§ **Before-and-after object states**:
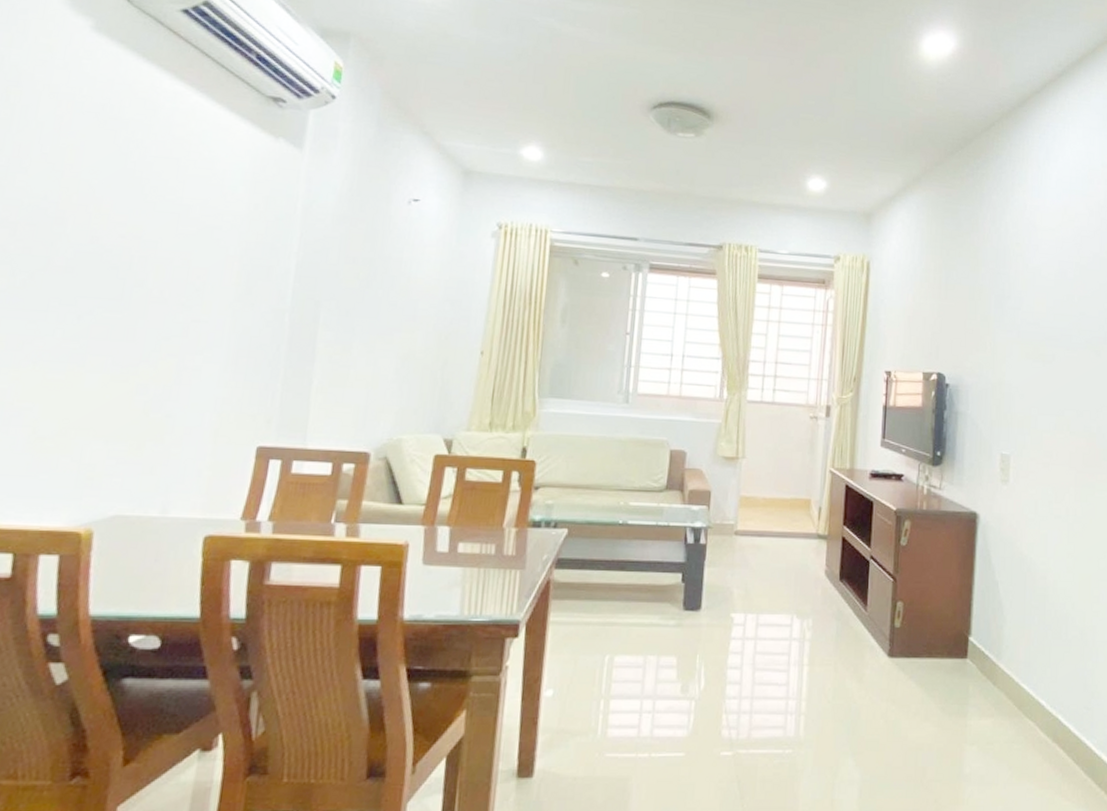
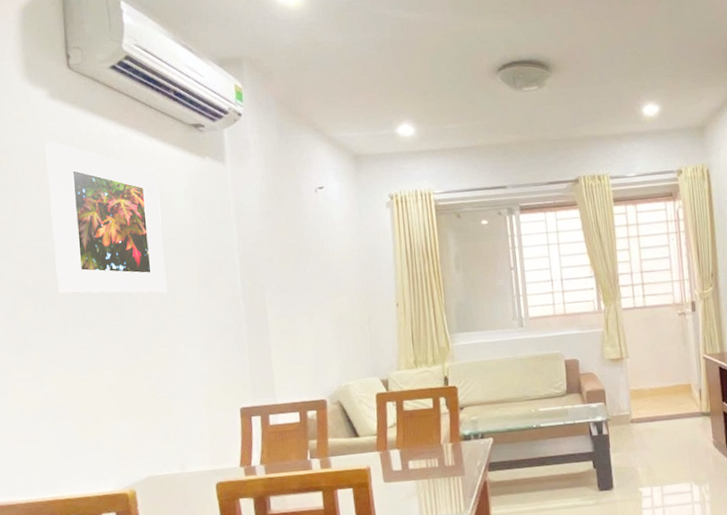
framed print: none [48,82,213,290] -> present [45,142,167,294]

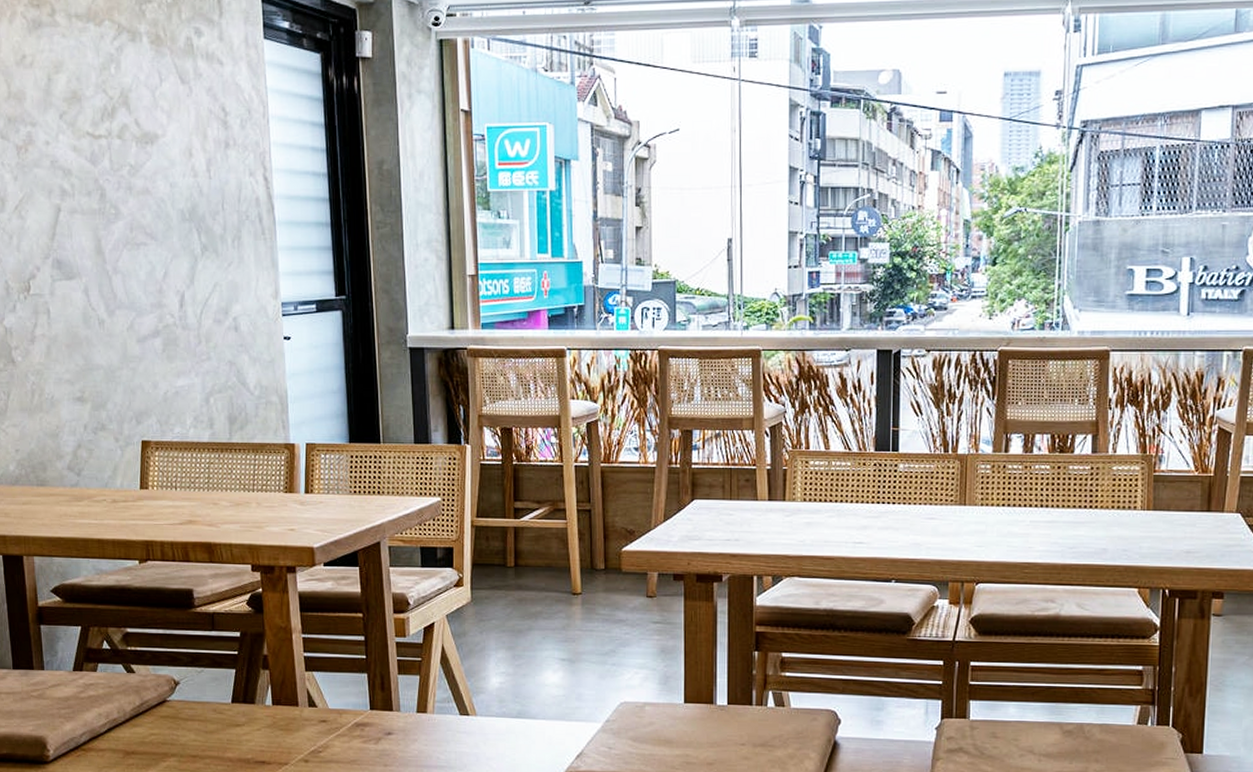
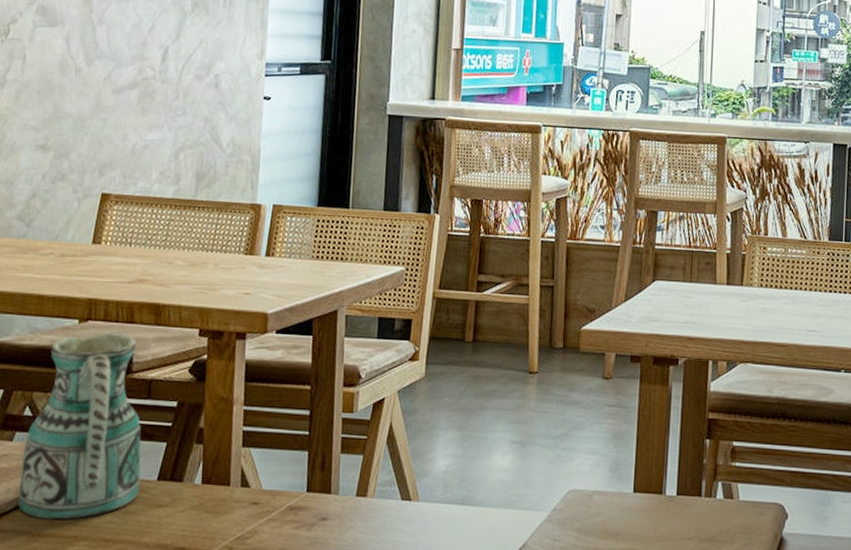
ceramic pitcher: none [107,570,216,740] -> present [17,332,141,520]

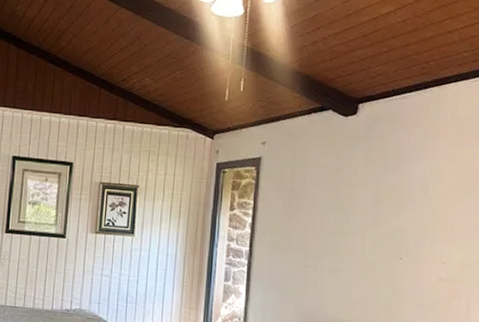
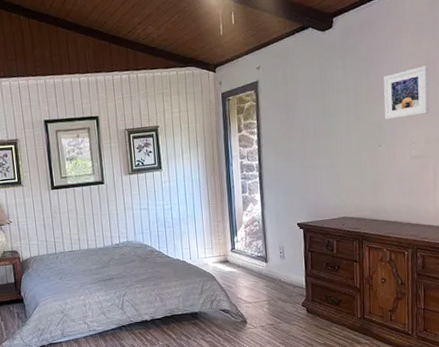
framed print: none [409,175,470,232] -> present [383,65,429,121]

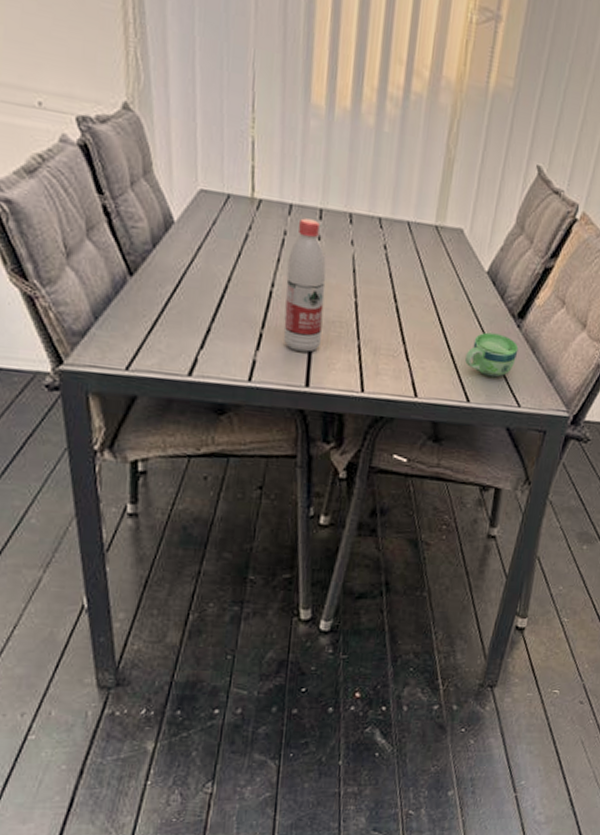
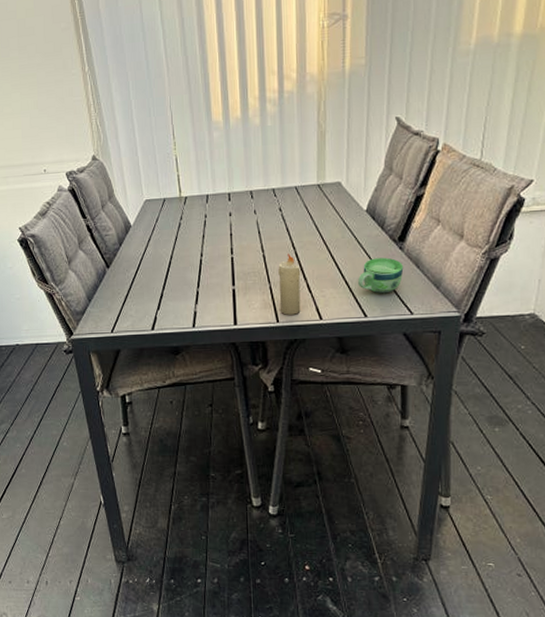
water bottle: present [283,218,327,353] -> none [210,202,242,300]
candle: none [368,305,400,386] -> present [278,253,301,315]

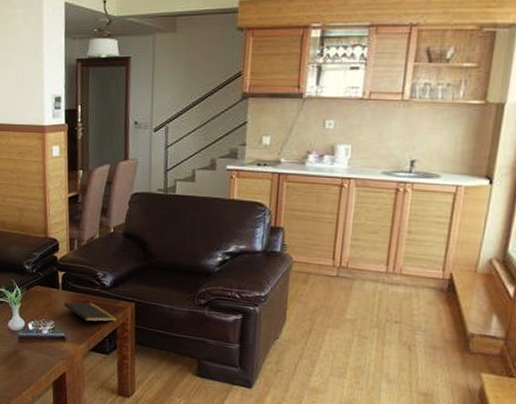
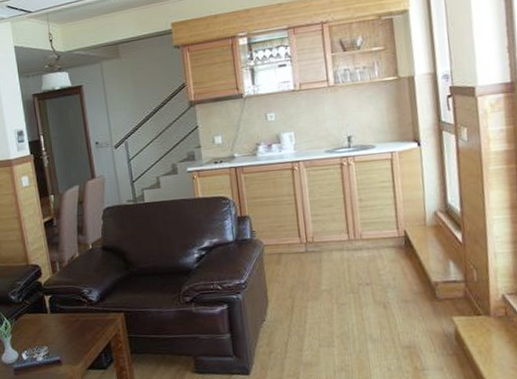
notepad: present [63,302,117,328] -> none [54,320,109,346]

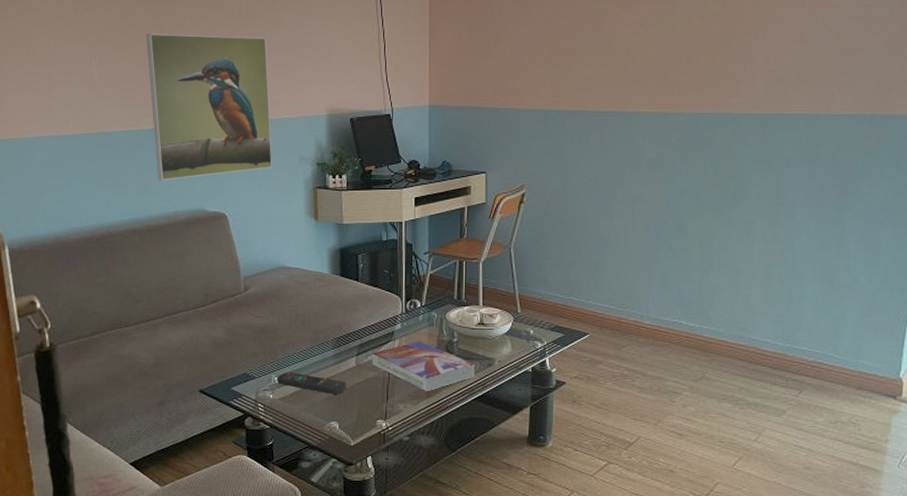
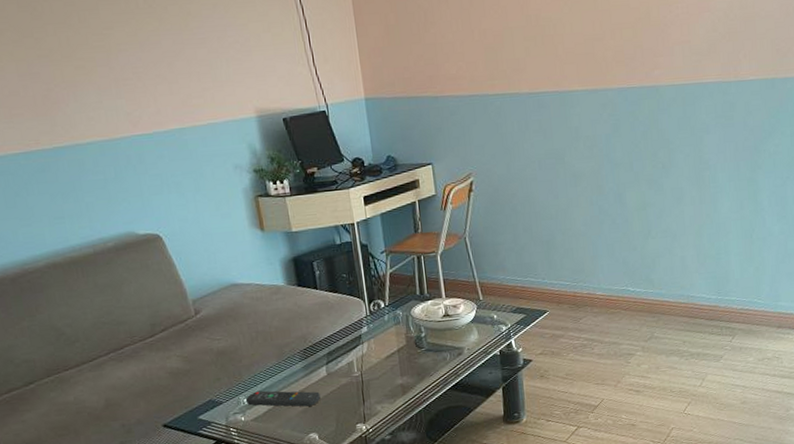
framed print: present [145,33,273,180] -> none [25,34,206,206]
textbook: present [372,341,475,392] -> none [342,340,447,390]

§ **About this task**: Print each record exactly as it stands, skipping the pictures.

§ **Output**:
framed print: none [48,82,213,290] -> present [45,142,167,294]

ceramic pitcher: none [107,570,216,740] -> present [17,332,141,520]

framed print: none [409,175,470,232] -> present [383,65,429,121]

water bottle: present [283,218,327,353] -> none [210,202,242,300]
candle: none [368,305,400,386] -> present [278,253,301,315]

notepad: present [63,302,117,328] -> none [54,320,109,346]

framed print: present [145,33,273,180] -> none [25,34,206,206]
textbook: present [372,341,475,392] -> none [342,340,447,390]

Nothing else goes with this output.